> _PROBLEMS TO WORK ON_:
[a] Repeat the passage about the Augur Buzzard word for word, from "And that got" up to and including "gift for prognostication….".
[b] Answer these questions from the passage about the Augur Buzzard:
(i) Which bird had the writer always assumed the "Seahawk" to be?
(ii) Who wrote the original description of the species named Falco (Buteo) Augur?
(iii) What is the principal food of this hawk, according to that description?
[c] Continue the passage about the Augur Buzzard, picking up after its final sentence.

> _DOCUMENT EXTRACT_:
[START]
I’m told that the mascot of one of the teams involved is the “Seahawk,” a bird I’d always assumed was the Osprey. But apparently the television graphics showed not that familiar fish-eating kite but an entirely different bird, an Augur Buzzard from Africa.

And that got me thinking. Somewhere in the back of my mind lingered the notion that this species had its name from some association, real or fancied, with the Roman practice of augury. But as so often, a moment’s reflection puts paid to that easy connection: why would the ancient auspices have looked so far afield?

They didn’t.

In his original description of the species he named Falco (Buteo) Augur, Eduard Rüppell explains:

The principal food of this hawk is small birds and mice; it pursues the latter especially when the animals are chased out of their hiding places by the burning of dry grass or the noise of a large troop of people passing by, such that these birds often sail ahead of armies or merchant caravans. That may well be the reason that the Abyssinians credit this bird with a special gift for prognostication….
[END]
> _SUPPLIED MATERIAL_:
[START]
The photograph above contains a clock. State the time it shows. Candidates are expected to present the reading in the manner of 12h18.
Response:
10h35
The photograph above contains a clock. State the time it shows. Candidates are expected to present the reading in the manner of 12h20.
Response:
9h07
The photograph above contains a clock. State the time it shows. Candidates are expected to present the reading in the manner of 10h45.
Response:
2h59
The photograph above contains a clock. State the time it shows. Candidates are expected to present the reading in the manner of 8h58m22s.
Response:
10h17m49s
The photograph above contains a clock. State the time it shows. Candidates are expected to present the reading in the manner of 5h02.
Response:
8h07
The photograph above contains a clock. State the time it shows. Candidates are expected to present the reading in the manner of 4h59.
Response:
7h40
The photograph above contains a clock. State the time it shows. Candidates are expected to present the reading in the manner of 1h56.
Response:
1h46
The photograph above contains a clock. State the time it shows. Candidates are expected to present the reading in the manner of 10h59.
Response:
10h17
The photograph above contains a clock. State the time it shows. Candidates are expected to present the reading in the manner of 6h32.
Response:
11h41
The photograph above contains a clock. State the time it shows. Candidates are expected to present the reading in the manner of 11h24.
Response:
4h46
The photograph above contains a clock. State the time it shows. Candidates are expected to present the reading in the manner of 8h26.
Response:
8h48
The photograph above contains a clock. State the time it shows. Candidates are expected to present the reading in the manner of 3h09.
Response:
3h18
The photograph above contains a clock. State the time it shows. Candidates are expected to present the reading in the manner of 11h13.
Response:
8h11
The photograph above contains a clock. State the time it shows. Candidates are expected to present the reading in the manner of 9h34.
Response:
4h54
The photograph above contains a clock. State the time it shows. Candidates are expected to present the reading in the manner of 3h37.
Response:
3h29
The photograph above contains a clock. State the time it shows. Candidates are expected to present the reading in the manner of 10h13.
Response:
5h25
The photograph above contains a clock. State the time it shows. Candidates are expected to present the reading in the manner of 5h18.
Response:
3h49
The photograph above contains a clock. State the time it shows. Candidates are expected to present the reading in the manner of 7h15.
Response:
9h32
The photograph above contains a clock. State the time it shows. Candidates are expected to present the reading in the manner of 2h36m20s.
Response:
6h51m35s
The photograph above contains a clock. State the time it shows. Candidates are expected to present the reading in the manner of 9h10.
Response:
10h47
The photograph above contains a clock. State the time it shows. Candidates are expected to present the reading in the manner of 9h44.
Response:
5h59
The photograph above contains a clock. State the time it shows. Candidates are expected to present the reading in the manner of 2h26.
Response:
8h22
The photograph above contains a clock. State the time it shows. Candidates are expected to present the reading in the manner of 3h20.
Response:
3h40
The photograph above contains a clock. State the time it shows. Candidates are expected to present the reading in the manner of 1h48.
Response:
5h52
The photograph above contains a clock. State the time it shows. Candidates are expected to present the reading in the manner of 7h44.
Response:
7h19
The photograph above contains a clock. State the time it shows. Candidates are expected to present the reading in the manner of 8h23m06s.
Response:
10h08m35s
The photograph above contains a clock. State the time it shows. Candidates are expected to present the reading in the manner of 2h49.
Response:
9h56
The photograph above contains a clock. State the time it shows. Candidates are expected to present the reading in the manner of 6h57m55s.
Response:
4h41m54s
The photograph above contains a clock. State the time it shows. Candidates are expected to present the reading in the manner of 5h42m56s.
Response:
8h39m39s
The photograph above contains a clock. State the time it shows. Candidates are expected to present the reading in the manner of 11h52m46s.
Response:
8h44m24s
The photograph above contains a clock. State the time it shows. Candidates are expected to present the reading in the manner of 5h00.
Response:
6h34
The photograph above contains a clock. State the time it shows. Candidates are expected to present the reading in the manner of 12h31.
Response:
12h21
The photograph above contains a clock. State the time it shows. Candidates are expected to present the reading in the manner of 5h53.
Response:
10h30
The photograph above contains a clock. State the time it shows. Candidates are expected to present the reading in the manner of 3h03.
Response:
[END]
> _OUTPUTS FOR THE TASKS_:
[a]
And that got me thinking. Somewhere in the back of my mind lingered the notion that this species had its name from some association, real or fancied, with the Roman practice of augury. But as so often, a moment’s reflection puts paid to that easy connection: why would the ancient auspices have looked so far afield?

They didn’t.

In his original description of the species he named Falco (Buteo) Augur, Eduard Rüppell explains:

The principal food of this hawk is small birds and mice; it pursues the latter especially when the animals are chased out of their hiding places by the burning of dry grass or the noise of a large troop of people passing by, such that these birds often sail ahead of armies or merchant caravans. That may well be the reason that the Abyssinians credit this bird with a special gift for prognostication….

[b]
(i) The Osprey.
(ii) Eduard Rüppell.
(iii) Small birds and mice.

[c]
Years earlier, Henry Salt — not an ornithologist — appears to have witnessed the same behavior, but he told a slightly more complicated story of the locals’ “singular superstition respecting this bird”:

When they set out on a journey and meet with one of them, they watch it very carefully, and draw good or bad omens from its motions. If it sit still, with its breast towards them until they have passed, it is a peculiarly good sign, and every thing is expected to go on well during the course of the journey. If its back be turned towards them, it is considered an unpropitious sign, but not sufficiently so, as to create alarm. But if it should fly away hastily on their approach, some of the most superstitious among them will immediately return back to their homes.

I don’t know who won yesterday. But if I’d had the sense to watch the seahawk before the game, I bet I could have told you before it even started.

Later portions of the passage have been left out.